“The Mathematics of Statistical Machine Translation: Parameter Estimation,” by Peter F. Brown, Stephen A. Della Pietra, Vincent J. Della Pietra, and Robert L. Mercer of IBM’s Thomas J. Watson Research Center, appeared in the journal Computational Linguistics in 1993 (volume 19, number 2, pages 263-311). It is the foundational paper of statistical machine translation, the approach that displaced hand-written linguistic rules and dominated the field for two decades until neural networks took over.
The central move was to treat translation as a problem of probability rather than grammar. Borrowing the noisy-channel idea from speech recognition, the authors modeled the chance that a French sentence is the translation of an English one and then searched for the English sentence that made the observed French most probable. This reframing meant a system could be trained automatically from large collections of human-translated text instead of being programmed by linguists - the same data-over-rules philosophy that would later define modern AI.
The paper introduced a series of five increasingly detailed models, since known as the IBM Models.
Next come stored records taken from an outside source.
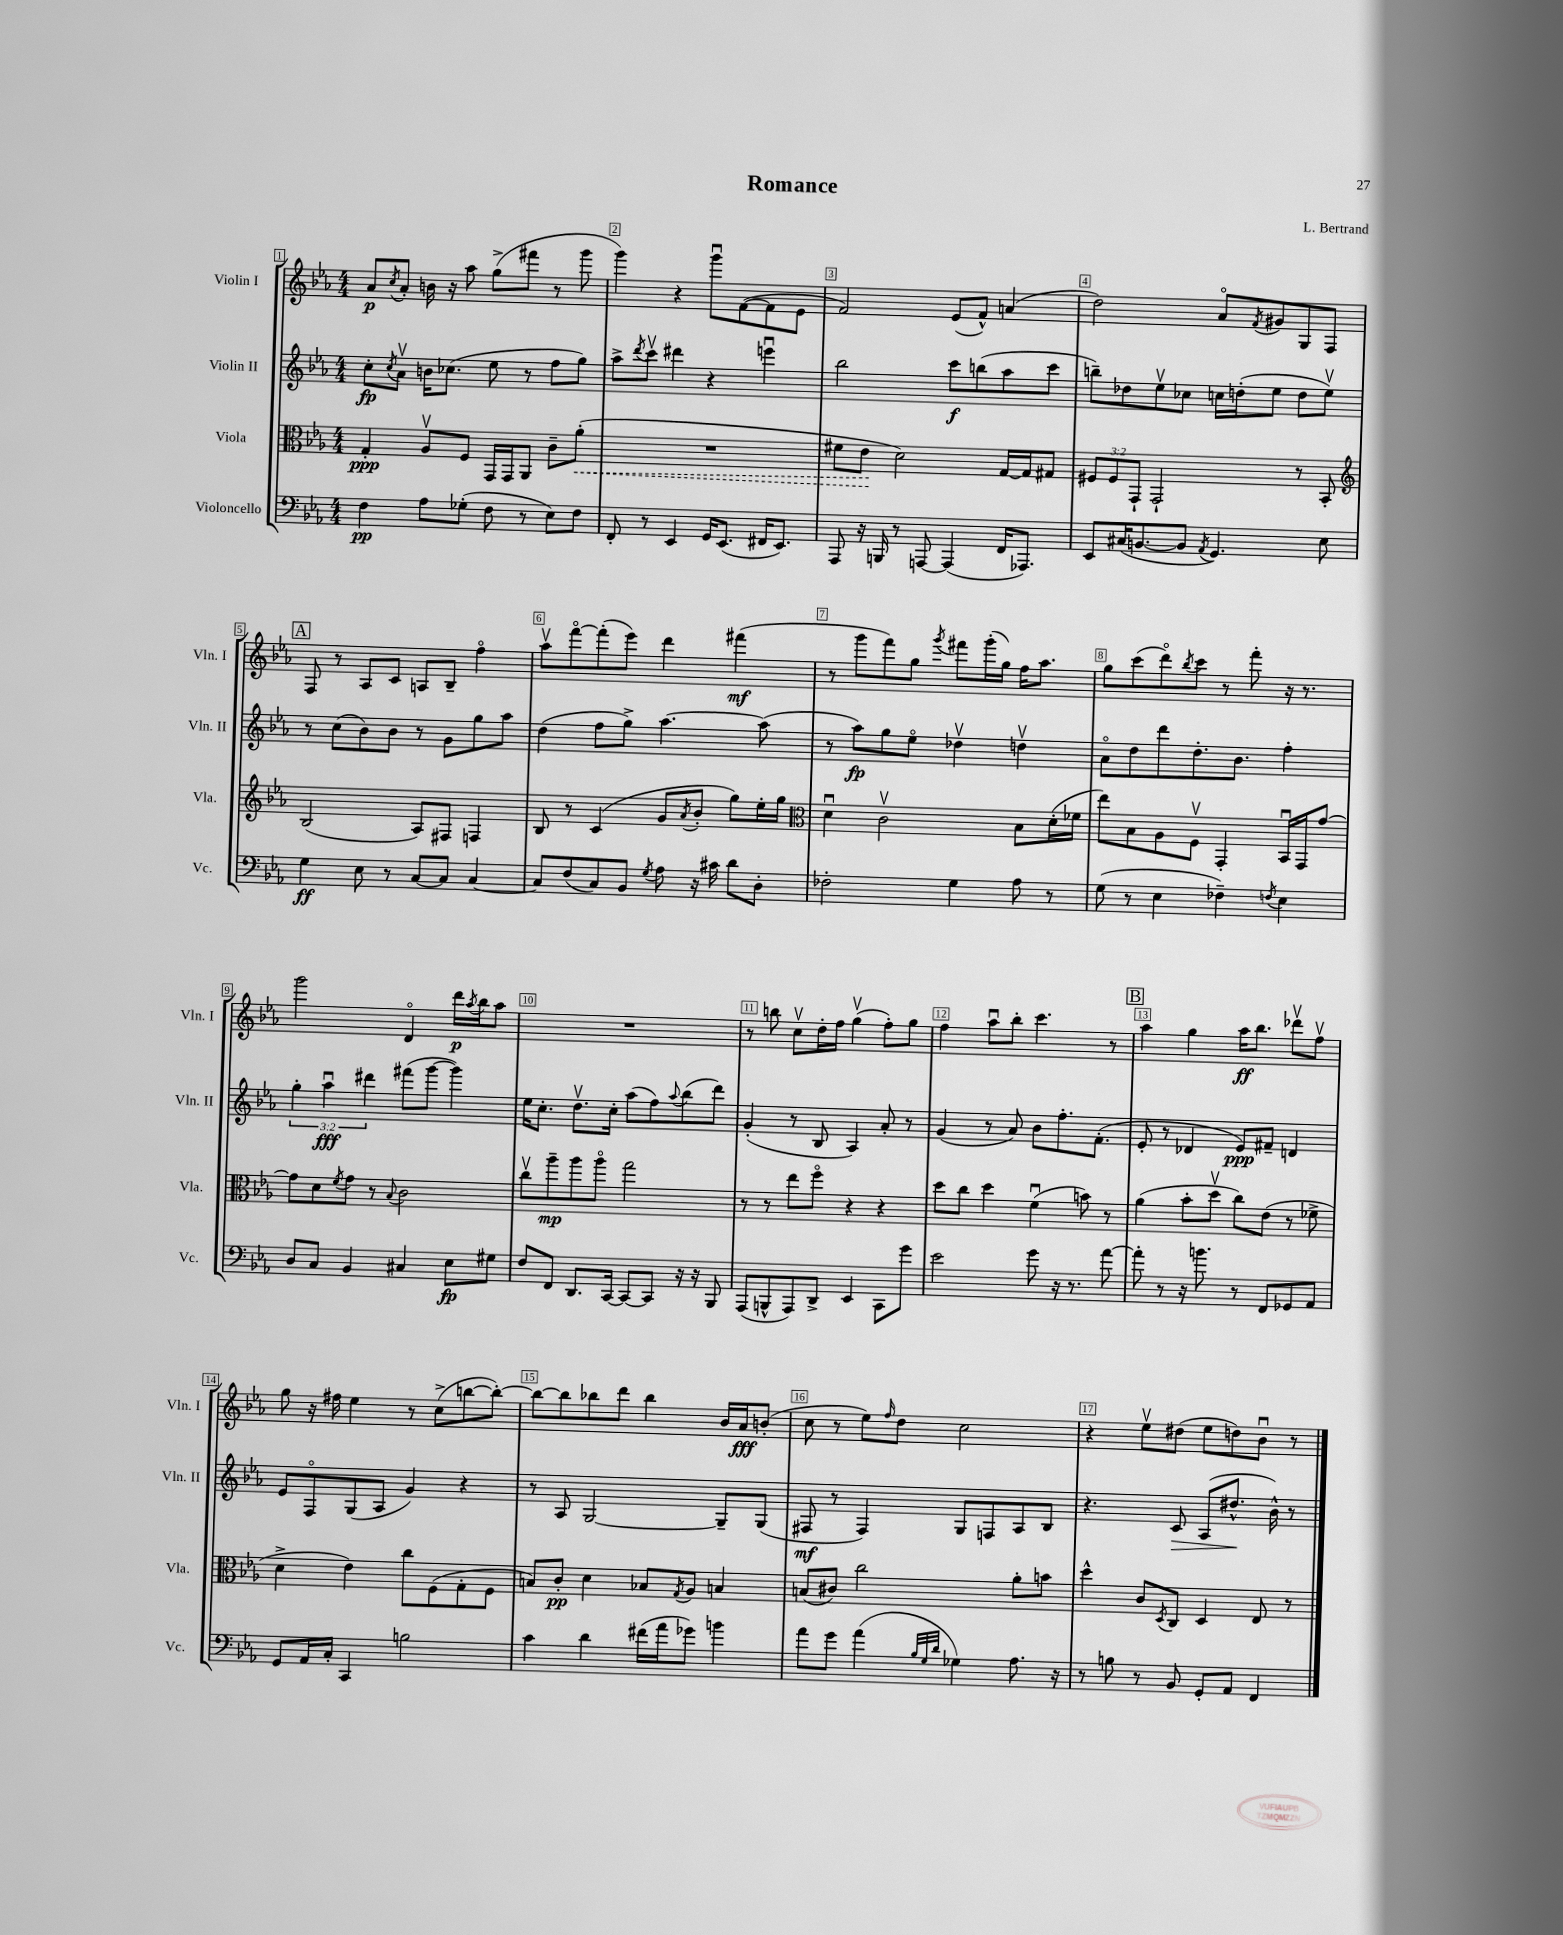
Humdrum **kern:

**kern	**dynam	**kern	**dynam	**kern	**dynam	**kern	**dynam
*part4	*part4	*part3	*part3	*part2	*part2	*part1	*part1
*staff4	*staff4	*staff3	*staff3	*staff2	*staff2	*staff1	*staff1
*I"Violoncello	*	*I"Viola	*	*I"Violin II	*	*I"Violin I	*
*I'Vc.	*	*I'Vla.	*	*I'Vln. II	*	*I'Vln. I	*
*clefF4	*	*clefC3	*	*clefG2	*	*clefG2	*
*k[b-e-a-]	*	*k[b-e-a-]	*	*k[b-e-a-]	*	*k[b-e-a-]	*
*M4/4	*	*M4/4	*	*M4/4	*	*M4/4	*
=1	=1	=1	=1	=1	=1	=1	=1
4F\	pp	4G'/	ppp	8cc'\L	fp	8a-/L	p
.	.	.	.	8qcc/	.	8qcc/	.
.	.	.	.	8a-v\J	.	8a-'/J	.
8A-\L	.	8A-v/L	.	16bn\KL	.	16bn\	.
.	.	.	.	(8.cc-X\J	.	16r	.
(8G-X'\J	.	8F/J	.	.	.	8aa-\	.
8F\	.	16GG/LL	.	8ee-\	.	(8gg^\L	.
.	.	16GG/J	.	.	.	.	.
8r	.	8AA-/J	.	8r	.	8fff#X\J	.
8E-\L)	.	8c~\L	.	8ff\L	.	8r	.
!	!	!	!LO:HP:b	!	!	!	!
8F\J	.	(8a-'\J	<	8gg\J)	.	8ggg\	.
=2	=2	=2	=2	=2	=2	=2	=2
8FF'/	.	1r	.	8aa-^\L	.	4ggg\)	.
.	.	.	.	8qddd/	.	.	.
8r	.	.	.	8cccv\J	.	.	.
4EE-/	.	.	.	4ddd#X\	.	4r	.
16GG/KL	.	.	.	4r	.	8gggu\L	.
(8.EE-/J	.	.	.	.	.	.	.
.	.	.	.	.	.	([8f\	.
16FF#X/KL	.	.	.	4eeenu\	.	8f\]	.
8.EE-/J)	.	.	.	.	.	.	.
.	.	.	.	.	.	8e-\J	.
=3	=3	=3	=3	=3	=3	=3	=3
8AAA-/	.	8f#X\L	.	2bb-\	.	2f/)	.
16r	.	8e-\J	.	.	.	.	.
16BBBn/	.	.	.	.	.	.	.
8r	.	2d\)	[	.	.	.	.
[8AAAn/	.	.	.	.	.	.	.
(4AAA/]	.	.	.	8ccc\L	f	(8e-/L	.
.	.	.	.	(8bbn\	.	8f^^/J)	.
16FF/KL	.	[16G/LL	.	8aa-\	.	(4an/	.
8.AAA-X/J)	.	16G/J]	.	.	.	.	.
.	.	8G#X/J	.	8ccc\J	.	.	.
=4	=4	=4	=4	=4	=4	=4	=4
8EE-/L	.	12F#X/L	.	8bbn~\L)	.	2dd\)	.
.	.	12F#/	.	.	.	.	.
(16C#X/K	.	.	.	8dd-X\	.	.	.
.	.	12GG`/J	.	.	.	.	.
[8.BBn/	.	.	.	.	.	.	.
.	.	2GG`/	.	8ee-v\	.	.	.
8BB/J]	.	.	.	8cc-X\J	.	.	.
8qAA-/	.	.	.	.	.	.	.
4.GG/)	.	.	.	16ccn\LL	.	8a-/L	.
.	.	.	.	(16ddn'\J	.	.	.
.	.	.	.	.	.	8qf/	.
.	.	.	.	8ee-\J	.	8g#X/	.
.	.	8r	.	8dd\L	.	8G/	.
8E-\	.	8BB-'/	.	8ee-v\J)	.	8F/J	.
!!LO:LB:g=z
!!LO:REH:place=s1:t=A
=5	=5	=5	=5	=5	=5	=5	=5
*	*	*clefG2	*	*	*	*	*
4G\	ff	(2B-/	.	8r	.	8F/	.
.	.	.	.	(8cc\L	.	8r	.
8E-\	.	.	.	8b-\)	.	8A-/L	.
8r	.	.	.	8b-\J	.	8c/J	.
[8C/L	.	8A-/L)	.	8r	.	8An/L	.
8C/J]	.	8F#X/J	.	8g\L	.	8B-~/J	.
[4C/	.	4Fn/	.	8gg\	.	4ff\	.
.	.	.	.	8aa-\J	.	.	.
=6	=6	=6	=6	=6	=6	=6	=6
8C/L]	.	8B-/	.	(4dd\	.	8aa-v\L	.
(8F/	.	8r	.	.	.	[8fff\	.
8C/)	.	(4c/	.	8ff\L	.	(8fff'\]	.
8BB-/J	.	.	.	8gg^\J)	.	8eee-\J)	.
8qG/	.	.	.	.	.	.	.
8A-\	.	8g/L	.	[4.aa-\	.	4ddd\	.
.	.	8qa-/	.	.	.	.	.
16r	.	8b-'/J	.	.	.	.	.
16c#X\	.	.	.	.	.	.	.
8d\L	.	8gg\L)	.	.	.	(4fff#X\	mf
8D'\J	.	16ee-'\L	.	(8aa-\]	.	.	.
.	.	16gg\JJ	.	.	.	.	.
=7	=7	=7	=7	=7	=7	=7	=7
*	*	*clefC3	*	*	*	*	*
2F-X'\	.	4du\	.	8r	.	8r	.
.	.	.	.	8aa-\L)	fp	8ggg\L	.
.	.	2cv\	.	8gg\	.	8fff\)	.
.	.	.	.	8ee-\J	.	8gg\J	.
.	.	.	.	.	.	8qggg/	.
4G\	.	.	.	4dd-Xv\	.	8fff#X\L	.
.	.	.	.	.	.	(16ggg'\L	.
.	.	.	.	.	.	16gg\JJ)	.
8A-\	.	8B-\L	.	4ddnv\	.	16ff\KL	.
.	.	.	.	.	.	8.aa-\J	.
8r	.	(16d'\L	.	.	.	.	.
.	.	16f-X\JJ	.	.	.	.	.
=8	=8	=8	=8	=8	=8	=8	=8
(8G\	.	8ee-\L)	.	8a-\L	.	8gg\L	.
8r	.	8B-\	.	8dd\	.	(8ccc\	.
4E-\	.	8A-\	.	8ddd\	.	8ddd\)	.
.	.	.	.	.	.	8qbb-/	.
.	.	8Fv\J	.	8.dd'\	.	8ccc\J	.
4F-X~\)	.	4GG'/	.	.	.	8r	.
.	.	.	.	8.b-\J	.	.	.
.	.	.	.	.	.	8fff'\	.
8qFn/	.	.	.	.	.	.	.
4E-\	.	16BB-u/LL	.	4ff'\	.	16r	.
.	.	16GG/J	.	.	.	8.r	.
.	.	[8g/J	.	.	.	.	.
!!LO:LB:g=z
=9	=9	=9	=9	=9	=9	=9	=9
8D/L	.	8g\L]	.	6gg'\	.	2ggg\	.
8C/J	.	8d\	.	.	.	.	.
.	.	.	.	6aa-u\	fff	.	.
.	.	8qf/	.	.	.	.	.
4BB-/	.	8g\J	.	.	.	.	.
.	.	.	.	6ddd#X\	.	.	.
.	.	8r	.	.	.	.	.
.	.	8qqB-/	.	.	.	.	.
4C#X/	.	2c\	.	(8fff#X\L	.	4d/	.
.	.	.	.	[8ggg\J	.	.	.
8E-\L	fp	.	.	4ggg\])	.	16ddd\LL	p
.	.	.	.	.	.	8qaa-/	.
.	.	.	.	.	.	16bb-\J	.
8G#X\J	.	.	.	.	.	8aa-\J	.
=10	=10	=10	=10	=10	=10	=10	=10
8F/L	.	8ccv\L	.	16ee-\KL	.	1r	.
.	.	.	.	8.cc'\J	.	.	.
8FF/J	.	8aa-~\	mp	.	.	.	.
8.DD/L	.	8aa-\	.	8.ddv\L	.	.	.
.	.	8aa-\J	.	.	.	.	.
[16CC/Jk	.	.	.	16cc'\Jk	.	.	.
8CC/L_	.	2gg\	.	(8aa-\L	.	.	.
8CC/J]	.	.	.	8ff\)	.	.	.
.	.	.	.	8qqaa-/	.	.	.
16r	.	.	.	(8bb-\	.	.	.
16r	.	.	.	.	.	.	.
8BBB-/	.	.	.	8ddd\J)	.	.	.
=11	=11	=11	=11	=11	=11	=11	=11
(8AAA-/L	.	8r	.	(4g'/	.	8r	.
8BBBn^^/	.	8r	.	.	.	8bbn\	.
8AAA-/)	.	8ee-\L	.	8r	.	8ccv\L	.
8DD^/J	.	8ff\J	.	8B-/	.	16dd'\L	.
.	.	.	.	.	.	16ff\JJ	.
4EE-/	.	4r	.	4A-/)	.	(4ggv\	.
8CC\L	.	4r	.	8a-'/	.	8ff'\L)	.
8g\J	.	.	.	8r	.	8gg\J	.
=12	=12	=12	=12	=12	=12	=12	=12
2e-\	.	8dd\L	.	(4g/	.	4ff\	.
.	.	8cc\J	.	.	.	.	.
.	.	4dd\	.	8r	.	8aa-u\L	.
.	.	.	.	8a-/)	.	8bb-'\J	.
8g\	.	(4fu\	.	8b-\L	.	4.ccc\	.
16r	.	.	.	8.ff'\	.	.	.
8.r	.	.	.	.	.	.	.
.	.	8bn\)	.	.	.	.	.
.	.	.	.	(8.f'\J	.	.	.
[8a-\	.	8r	.	.	.	8r	.
!!LO:REH:place=s1:t=B
=13	=13	=13	=13	=13	=13	=13	=13
8a-'\]	.	(4a-\	.	8e-'/	.	4aa-\	.
8r	.	.	.	8r	.	.	.
16r	.	8b-'\L	.	4d-X/	.	4gg\	.
8.bn\	.	.	.	.	.	.	.
.	.	8ddv\J	.	.	.	.	.
8r	.	8cc\L)	.	8e-/L)	ppp	16aa-\KL	ff
.	.	.	.	.	.	8.bb-\J	.
8FF/L	.	(8e-\J	.	8f#X~/J	.	.	.
8GG-X/	.	8r	.	4dn/	.	8ddd-Xv\L	.
8AA-/J	.	8f-X^\	.	.	.	8ffv\J	.
!!LO:LB:g=z
=14	=14	=14	=14	=14	=14	=14	=14
8GG/L	.	4d^\	.	8e-/L	.	8gg\	.
16AA-/L	.	.	.	8F/	.	16r	.
16C'/JJ	.	.	.	.	.	16ff#X\	.
4CC/	.	4e-\)	.	(8G/	.	4ee-\	.
.	.	.	.	8A-/J	.	.	.
2Bn\	.	8cc\L	.	4g/)	.	8r	.
.	.	(8F\	.	.	.	(8cc^\L	.
.	.	8G'\	.	4r	.	[8bbn\	.
.	.	8F\J	.	.	.	8bb'\J_)	.
=15	=15	=15	=15	=15	=15	=15	=15
4c\	.	8Bn/L)	.	8r	.	8bb\L_	.
.	.	8c'/J	pp	8A-/	.	8bb\]	.
4d\	.	4d\	.	[2G/	.	8bb-X\	.
.	.	.	.	.	.	8ddd\J	.
(16f#X\LL	.	8B-X/L	.	.	.	4bb-\	.
16a-\J	.	.	.	.	.	.	.
.	.	8qG/	.	.	.	.	.
8g-X\J)	.	8A-/J	.	.	.	.	.
4bn\	.	4Bn/	.	8G~/L]	.	16b-/LL	.
.	.	.	.	.	.	16a-/J	fff
.	.	.	.	(8G/J	.	(8bn'/J	.
=16	=16	=16	=16	=16	=16	=16	=16
8a-\L	.	(8Bn/L	.	8F#X/	mf	8cc\	.
8g\J	.	8c#X/J)	.	8r	.	8r	.
(4a-\	.	2cc\	.	4F#/)	.	8ee-\L)	.
.	.	.	.	.	.	16qqff/	.
.	.	.	.	.	.	8dd\J	.
32qqB-/LLL	.	.	.	.	.	.	.
32qqG/	.	.	.	.	.	.	.
32qqd/JJJ	.	.	.	.	.	.	.
4G-X\)	.	.	.	8G/L	.	2cc\	.
.	.	.	.	8Fn/	.	.	.
8.A-\	.	8a-'\L	.	8A-/	.	.	.
.	.	8bn\J	.	8B-/J	.	.	.
16r	.	.	.	.	.	.	.
=17	=17	=17	=17	=17	=17	=17	=17
8r	.	4dd^^\	.	4.r	.	4r	.
8Bn\	.	.	.	.	.	.	.
8r	.	8c/L	.	.	.	8ee-v\L	.
.	.	8qD/	.	.	.	.	.
!	!	!	!	!	!LO:HP:b	!	!
8BB-/	.	8C/J	.	8c/	>	(8dd#X\J	.
8GG'/L	.	4D/	.	(8A-/L	.	8ee-\L	.
8AA-/J	.	.	.	8.dd#X^^/J	.	8ddn\)	.
4FF/	.	8E-/	.	.	.	8b-u\J	.
.	.	.	.	16b-^^\)	]	.	.
.	.	8r	.	8r	.	8r	.
==	==	==	==	==	==	==	==
*-	*-	*-	*-	*-	*-	*-	*-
Each adds structure to the notion of word alignment - which source words gave rise to which target words - including how many target words a single source word tends to produce and how words get reordered. The authors estimated these models’ parameters from sentence pairs using the expectation-maximization algorithm, learning the alignments without anyone labeling them by hand. The IBM Models became standard tools and lived on inside later phrase-based systems and toolkits like Moses.
The work grew out of IBM’s speech-recognition group and its conviction, associated with Frederick Jelinek, that statistics and data beat linguistic intuition. That conviction was controversial at the time but proved enormously influential, making this paper a direct ancestor of every data-driven translation system that followed.